I was delighted last night when I came across a BBC article that professed the news that new research had found that Gaelic contributes as much as £148.5 million each year to the Scottish economy.

The research was undertaken and published by Highlands and Islands Enterprise to estimate the value of Gaelic to the economy and society of Scotland on the whole.  It’s the first real effort to research the topic and it is a big step in terms of developing the language that an evaluation of this kind exists.

The research was centred largely on businesses that use Gaelic, with over 300 investigated.  Over 70% said that Gaelic was a major asset to their company.  Even though the research didn’t look at the effects on companies outside of the Gaelic ‘bubble’, it still reached conclusions that were massively favourable to the estimation of the language.

In my opinion, the research has drawn a line under any argument that people have against Gaelic as a feature of the country’s culture and public life.

We knew already that Gaelic had massive benefits for speakers of the language, such as better communication skulls, a rich and diverse culture and higher standard of programming on average and much more – but now we have concrete figures that anybody can pick up and understand and use to show the value of the language.

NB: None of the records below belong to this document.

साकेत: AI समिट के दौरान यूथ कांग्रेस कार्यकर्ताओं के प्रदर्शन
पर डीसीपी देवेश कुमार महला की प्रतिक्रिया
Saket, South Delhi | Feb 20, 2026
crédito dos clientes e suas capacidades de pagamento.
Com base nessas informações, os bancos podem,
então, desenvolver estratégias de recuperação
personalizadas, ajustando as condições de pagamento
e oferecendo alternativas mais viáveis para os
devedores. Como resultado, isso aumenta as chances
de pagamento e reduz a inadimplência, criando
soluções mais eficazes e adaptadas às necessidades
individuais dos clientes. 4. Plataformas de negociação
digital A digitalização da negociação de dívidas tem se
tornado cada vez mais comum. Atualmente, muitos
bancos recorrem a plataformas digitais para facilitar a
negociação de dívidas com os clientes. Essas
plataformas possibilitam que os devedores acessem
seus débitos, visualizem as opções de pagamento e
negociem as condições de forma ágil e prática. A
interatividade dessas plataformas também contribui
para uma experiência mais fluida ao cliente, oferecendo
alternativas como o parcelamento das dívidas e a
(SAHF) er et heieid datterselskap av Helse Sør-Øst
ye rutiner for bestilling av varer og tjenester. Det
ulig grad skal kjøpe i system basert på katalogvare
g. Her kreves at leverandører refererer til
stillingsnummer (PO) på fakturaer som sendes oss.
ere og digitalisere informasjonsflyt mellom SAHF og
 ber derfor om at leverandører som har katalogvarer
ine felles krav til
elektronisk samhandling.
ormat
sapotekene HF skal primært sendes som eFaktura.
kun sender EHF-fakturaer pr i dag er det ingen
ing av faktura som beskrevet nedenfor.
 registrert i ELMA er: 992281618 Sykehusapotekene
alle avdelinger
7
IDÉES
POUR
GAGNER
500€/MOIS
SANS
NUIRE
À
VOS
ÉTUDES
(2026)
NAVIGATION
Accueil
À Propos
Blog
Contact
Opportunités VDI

We can now show that Gaelic isn’t only just a cultural feature.  No matter your opinion on how important the language is, it’s ludicrous to suggest that £148.5 million isn’t a massive boon to the economy.  This is the equivalent of 5,000 people getting involved in the economy for just Gaelic, and even if that doesn’t sound like much of an impressive figure, when you consider that that doesn’t include any activities these ‘people’ engage in outside of Gaelic then it shows the true strength of it.

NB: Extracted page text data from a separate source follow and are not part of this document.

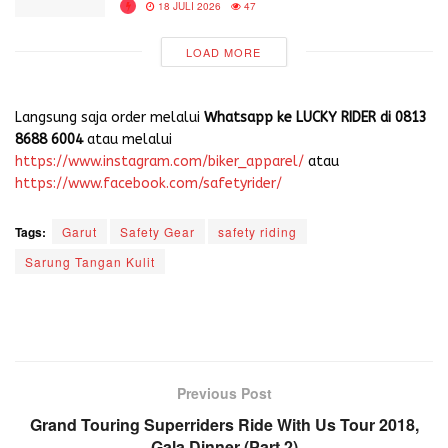
18 JULI 2026
47
LOAD MORE
Langsung saja order melalui
Whatsapp ke LUCKY RIDER di 0813
8688 6004
atau melalui
https://www.instagram.com/biker_apparel/
atau
https://www.facebook.com/safetyrider/
Tags:
Garut
Safety Gear
safety riding
Sarung Tangan Kulit
Previous Post
Grand Touring Superriders Ride With Us Tour 2018,
Gala Dinner (Part 2)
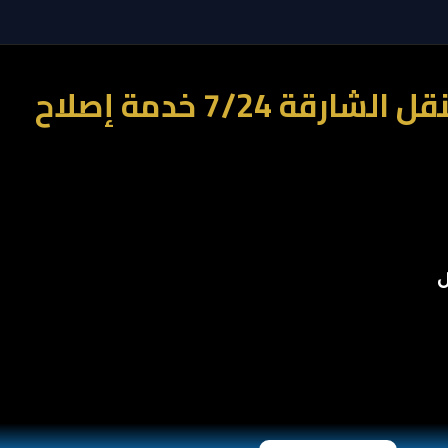
Car Services One كراج متنقل دبي | كراج متنقل عجمان | كراج متنقل الشارقة 7/24 خدمة إصلاح
ل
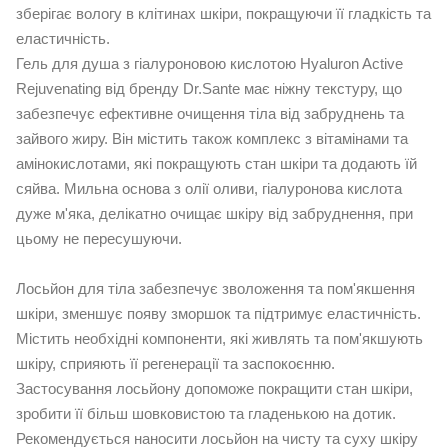
зберігає вологу в клітинах шкіри, покращуючи її гладкість та
еластичність.
Гель для душа з гіалуроновою кислотою Hyaluron Active
Rejuvenating від бренду Dr.Sante має ніжну текстуру, що
забезпечує ефективне очищення тіла від забруднень та
зайвого жиру. Він містить також комплекс з вітамінами та
амінокислотами, які покращують стан шкіри та додають їй
сяйва. Мильна основа з олії оливи, гіалуронова кислота
дуже м'яка, делікатно очищає шкіру від забруднення, при
цьому не пересушуючи.
Лосьйон для тіла забезпечує зволоження та пом'якшення
шкіри, зменшує появу зморшок та підтримує еластичність.
Містить необхідні компоненти, які живлять та пом'якшують
шкіру, сприяють її регенерації та заспокоєнню.
Застосування лосьйону допоможе покращити стан шкіри,
зробити її більш шовковистою та гладенькою на дотик.
Рекомендується наносити лосьйон на чисту та суху шкіру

Perhaps the best thing about the research is that Gaelic adds far, far more to the economy than it receives in finding.  In 2012-13, the Scottish Government spent £20.6 million on Gaelic.  At the lowest ebb of the research’s estimation, Gaelic’s value is at least £81.6 million – and if Gaelic contributes four times the funding it receives to the economy I think that it’s perhaps one of the most lucrative investments the Government makes.  And if we use the highest estimate of Gaelic’s value then the language adds SEVEN times the funding it receives to the economy.  If I had the opportunity to invest in stocks and shares where I’d receive seven times the money back that I invested I’d put every last penny into it.

There’s still a long way to go in Gaelic’s development, but this research shows that the language is an very important part of Scotland’s economy as well as a very, very important part of Scotland’s culture.  The time has come for the population as a whole to understand and accept that fact so that the language can grow and country’s culture and economy can too.